Adottare nuovi strumenti che agevolino ed incentivino il privato ad investire nella Città alta, incoraggiandolo anche con premialità volumetriche edificatorie. Insomma, far riscoprire il patrimonio edilizio esistente come bene da riutilizzare e la cui valorizzazione è attuabile se l’intervento edilizio è complementare e coordinato con l’intervento pubblico.

Su queste premesse l’assessore all’Urbanistica, Eugenio OTRANTO, ha presentato la VARIANTE INTEGRATIVA al Piano di recupero del Centro storico nel corso dell’ultimo Consiglio comunale di Venerdì, 11 gennaio 2013.

La variante integrativa – spiega OTRANTO – scaturisce dall’esigenza di adeguare il Piano di recupero della Città alta al disciplinare recentemente approvato dalla Giunta Regionale che regolamenta gli interventi nei centri storici e anche dall’esigenza di adeguarlo ad una migliore qualità della vita. L’adozione di questo nuovo disciplinare si potrà dare corso a interventi nel Centro Storico finora limitati  alla pubblica e privata incolumità. L’obiettivo – prosegue l’assessore – è quello di puntare ad uno sviluppo urbanistico di qualità e alla valorizzazione del patrimonio edilizio esistente che testimonia il nostro passato e la nostra cultura.

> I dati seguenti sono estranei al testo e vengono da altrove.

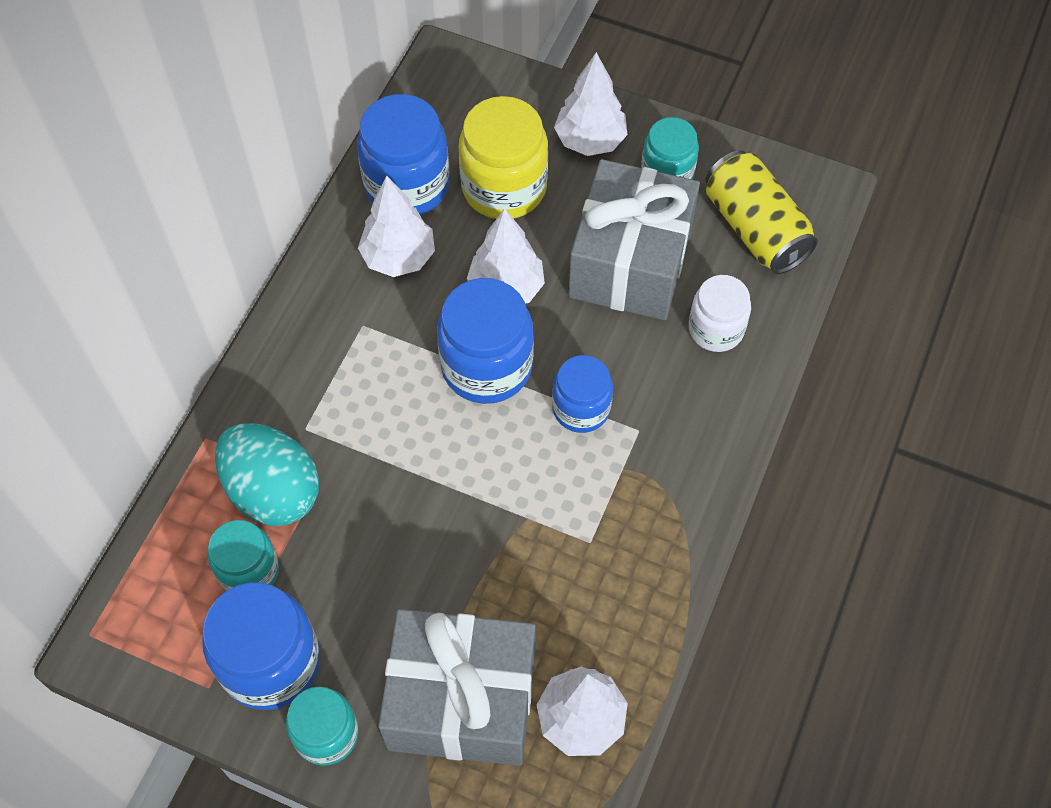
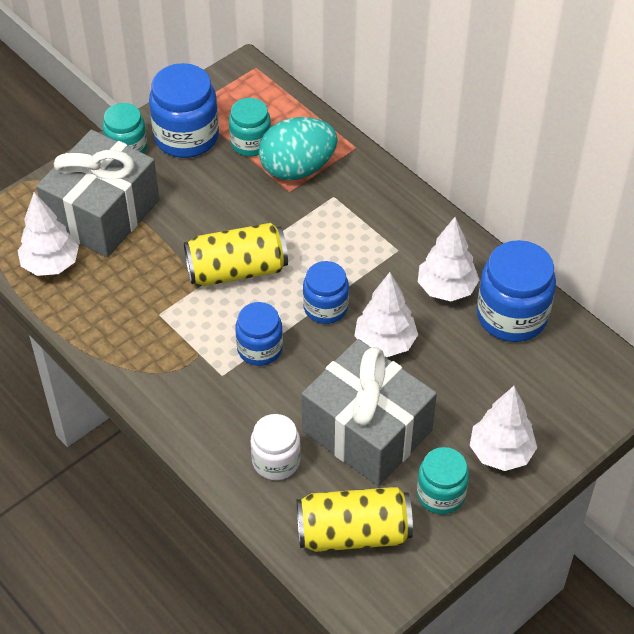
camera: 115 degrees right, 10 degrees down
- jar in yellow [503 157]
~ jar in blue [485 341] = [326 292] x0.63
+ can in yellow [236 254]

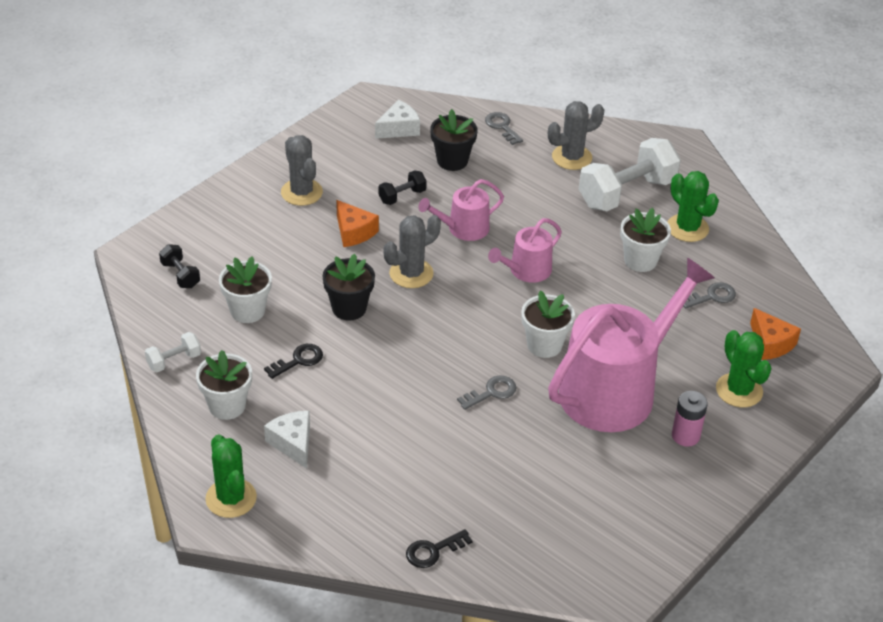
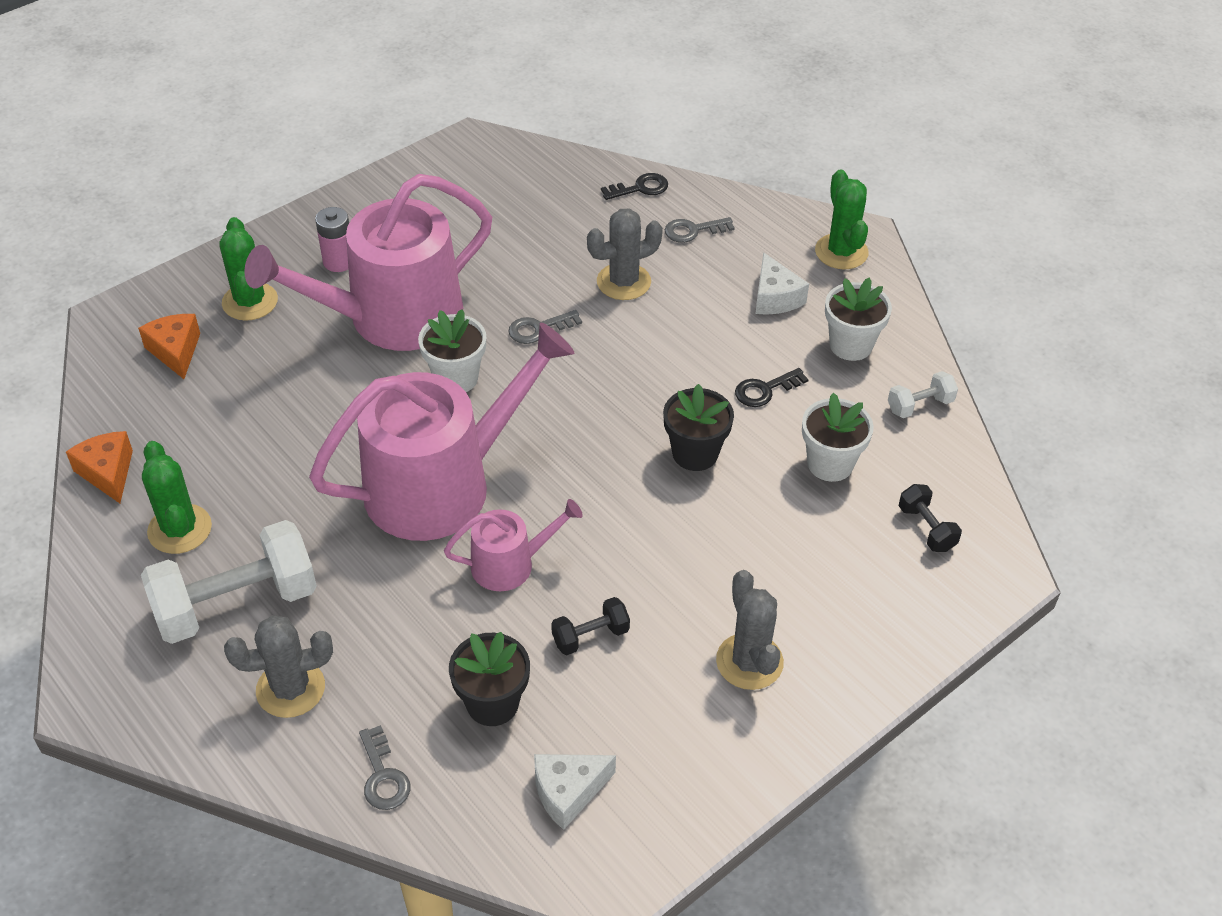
camera: 170 degrees left, 5 degrees up
~ cheese in orange [357 223] to [99 467]
- flower pot in white [645 240]
~ cactus in grey [412 251] to [625 254]
~ watering can in pink [525 250] = [442 431] x2.10
~ key in grey [710 295] to [700 230]

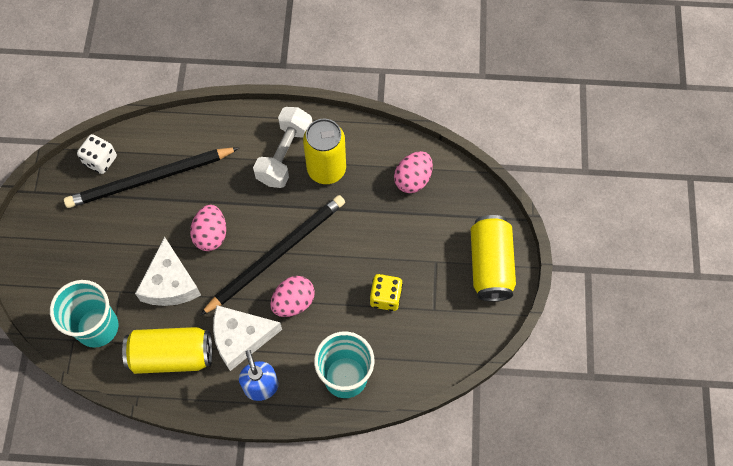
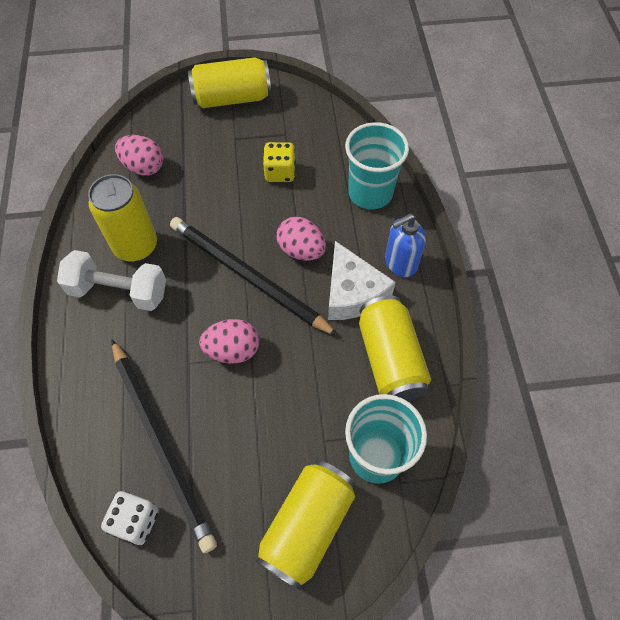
camera: 100 degrees left, 5 degrees down
- cheese in white [168 271]
+ can in yellow [305 525]

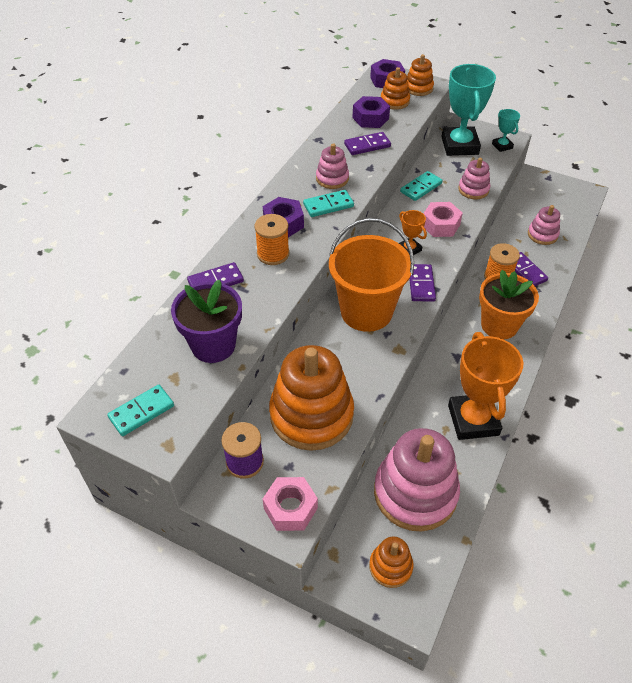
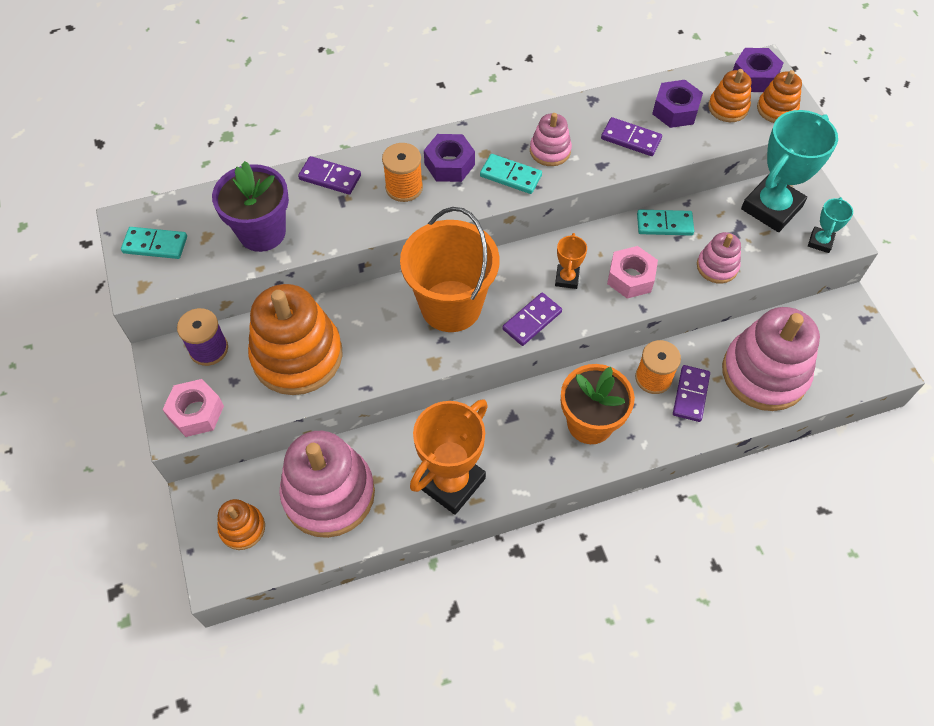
camera: 45 degrees right, 10 degrees up
~ stacking toy in pink [544 225] = [771 359] x2.06

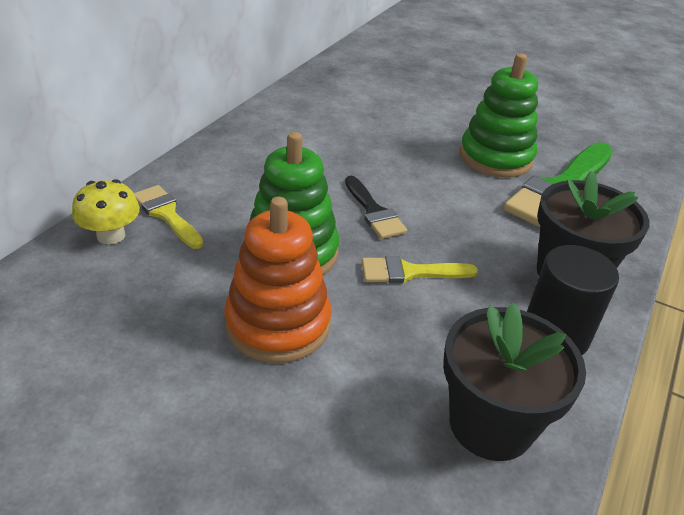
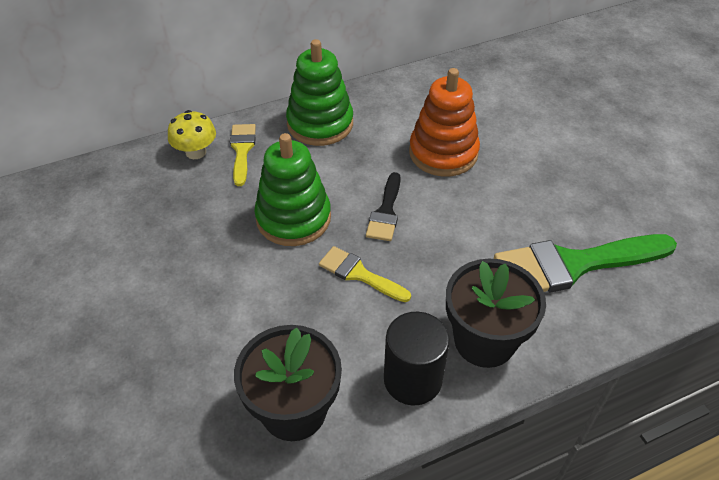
camera: 40 degrees right, 10 degrees up
~ stacking toy in green [499 115] to [319 92]
~ stacking toy in orange [277 280] to [444 122]

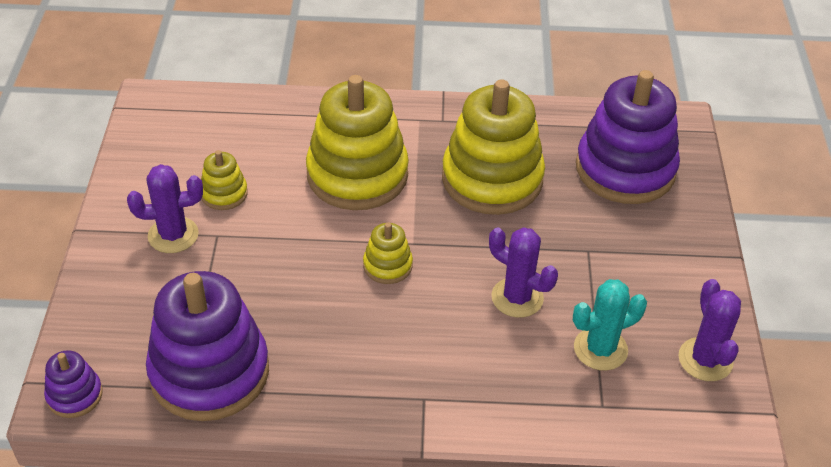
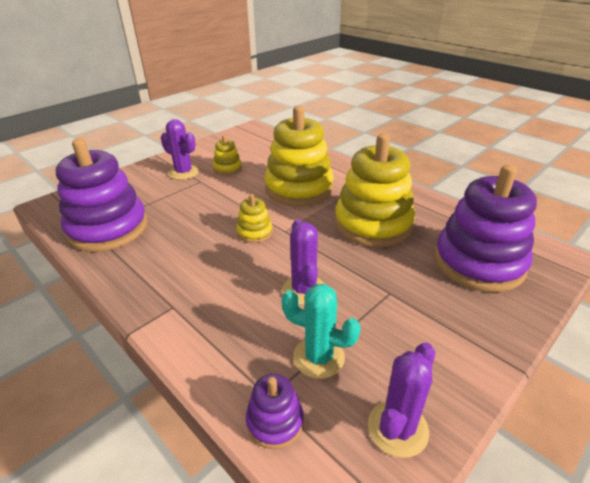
camera: 45 degrees right, 10 degrees down
~ stacking toy in purple [73 384] to [275 411]

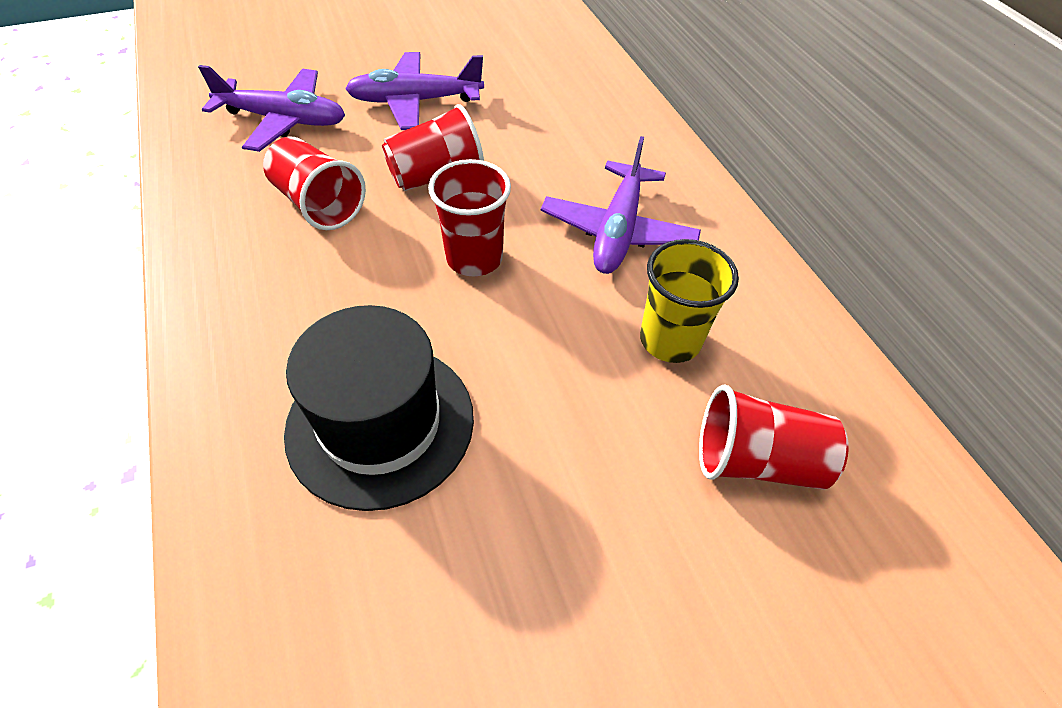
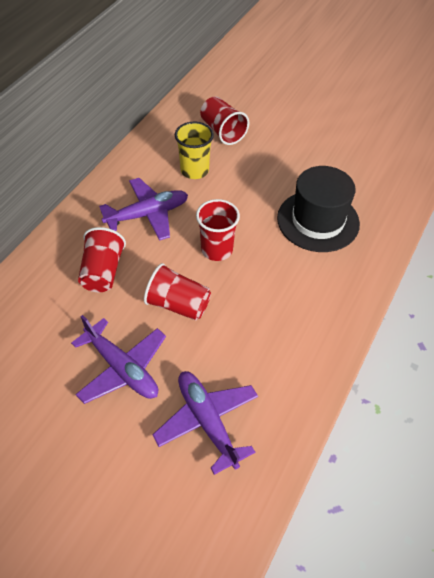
camera: 130 degrees left, 0 degrees up
~ cup in red [314 183] to [102 259]

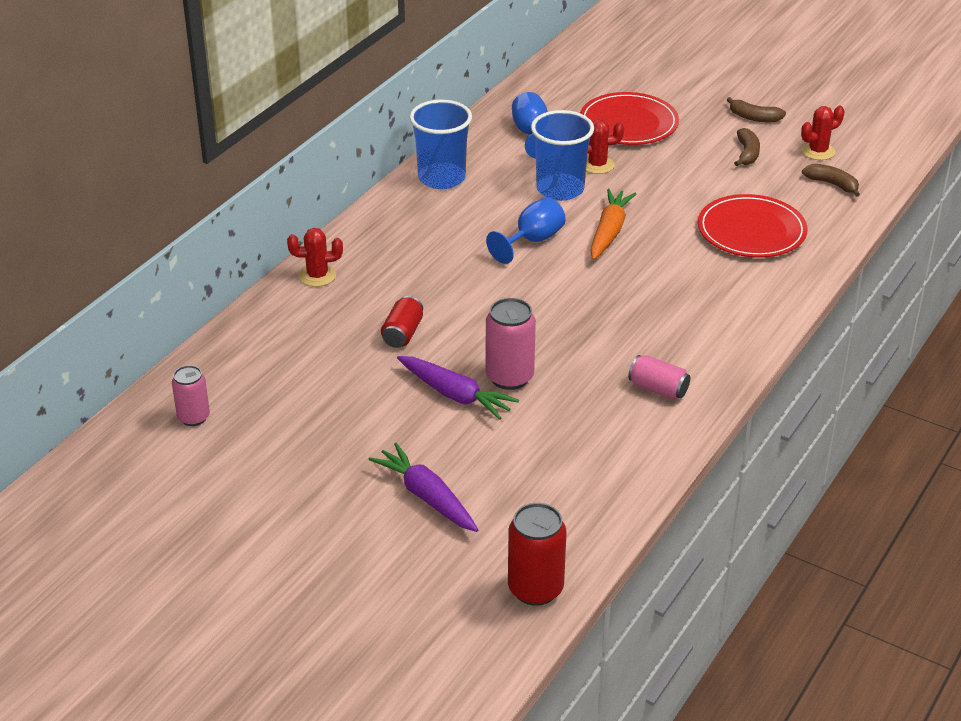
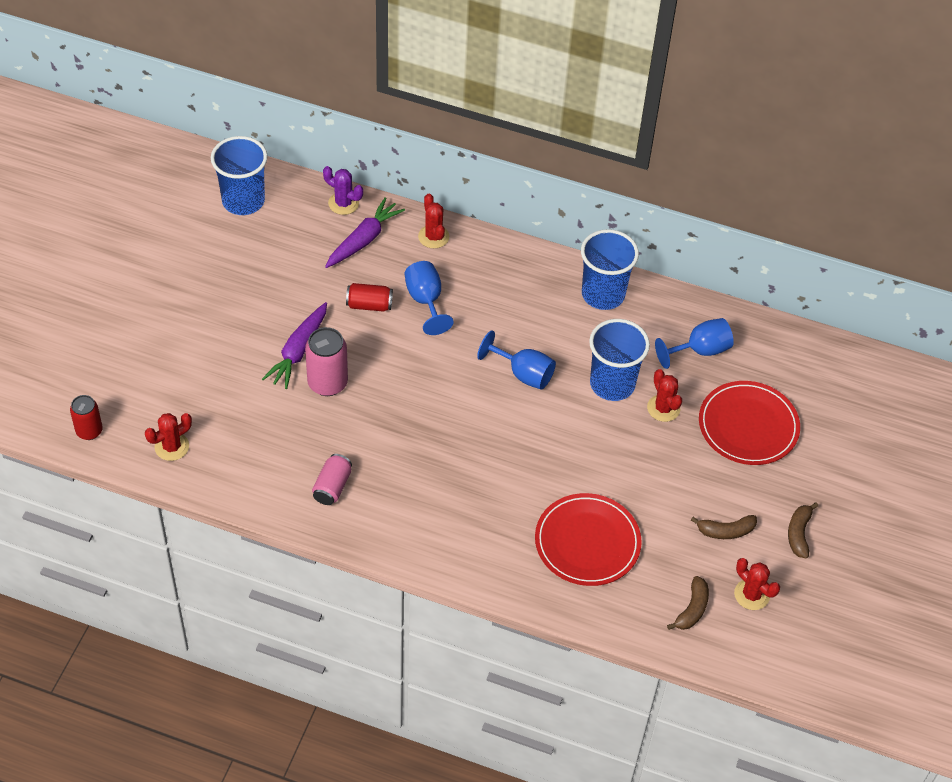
camera: 75 degrees right, 15 degrees up
- carrot in orange [613 224]
~ can in pink [191 395] to cup in blue [239 175]
~ carrot in purple [423 487] to [365 232]
~ can in red [537 554] = [86 417] x0.65
+ cactus in purple [343 190]
+ goblet in blue [429 298]
+ cactus in red [168 437]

Inoltre, così come indicato nelle linee generali dell’Amministrazione ANTONIOTTI – aggiunge l’assessore all’Urbanistica – con la variante integrativa al piano di recupero si operano delle rifiniture al piano particolareggiato con misure che ne migliorano la funzionalità urbana, attraverso interventi infrastrutturali che dotano l’abitato di standard urbanistici necessari a renderlo più confortevole. Per questo motivo abbiamo pensato, con il contributo dei tecnici comunali, di suddividere l’area denominata “Rossano Centro” in comparti funzionali, simili per tipologia, che, anche separatamente, potranno essere soggetti ad interventi di riorganizzazione e riqualificazione coordinata. Interventi, questi – afferma OTRANTO – rivolti al miglioramento dell’abitabilità, e che, incoraggiati da premialità volumetrica edificatoria, possono essere anche promossi e sviluppati da iniziative private in modo da  sgravare l’Amministrazione dai relativi costi. In questo modo si potranno dotare le zone del tessuto urbano di più efficienti standard urbanistici, tali da renderlo più confortevole e più fruibile a tutti.
 
C’è poi un altro obiettivo – conclude l’amministratore – probabilmente il più importante: far riscoprire al privato il patrimonio edilizio esistente come bene da riutilizzare, la cui valorizzazione economica è attuabile se l’intervento edilizio è complementare e coordinato con l’intervento pubblico. Tale dicotomia pubblico-privato, subordinata ad una buona gestione politica del territorio, dovrebbe consentire il conseguimento di risultati più ampi in merito anche allo sviluppo sociale della Città alta rispetto a quelli ottenuti sinora dalla pubblica amministrazione con interventi puntuali su immobili di sua proprietà. Proprio gli interventi previsti nel nuovo piano di integrazione non snaturano gli intenti del piano di recupero già da tempo adottato, ma lo completano con accorgimenti la cui compatibilità con l’identità edilizia esistente resta  subordinata ad una gestione del territorio sensibile alla conservazione e alla valorizzazione del costruito storico.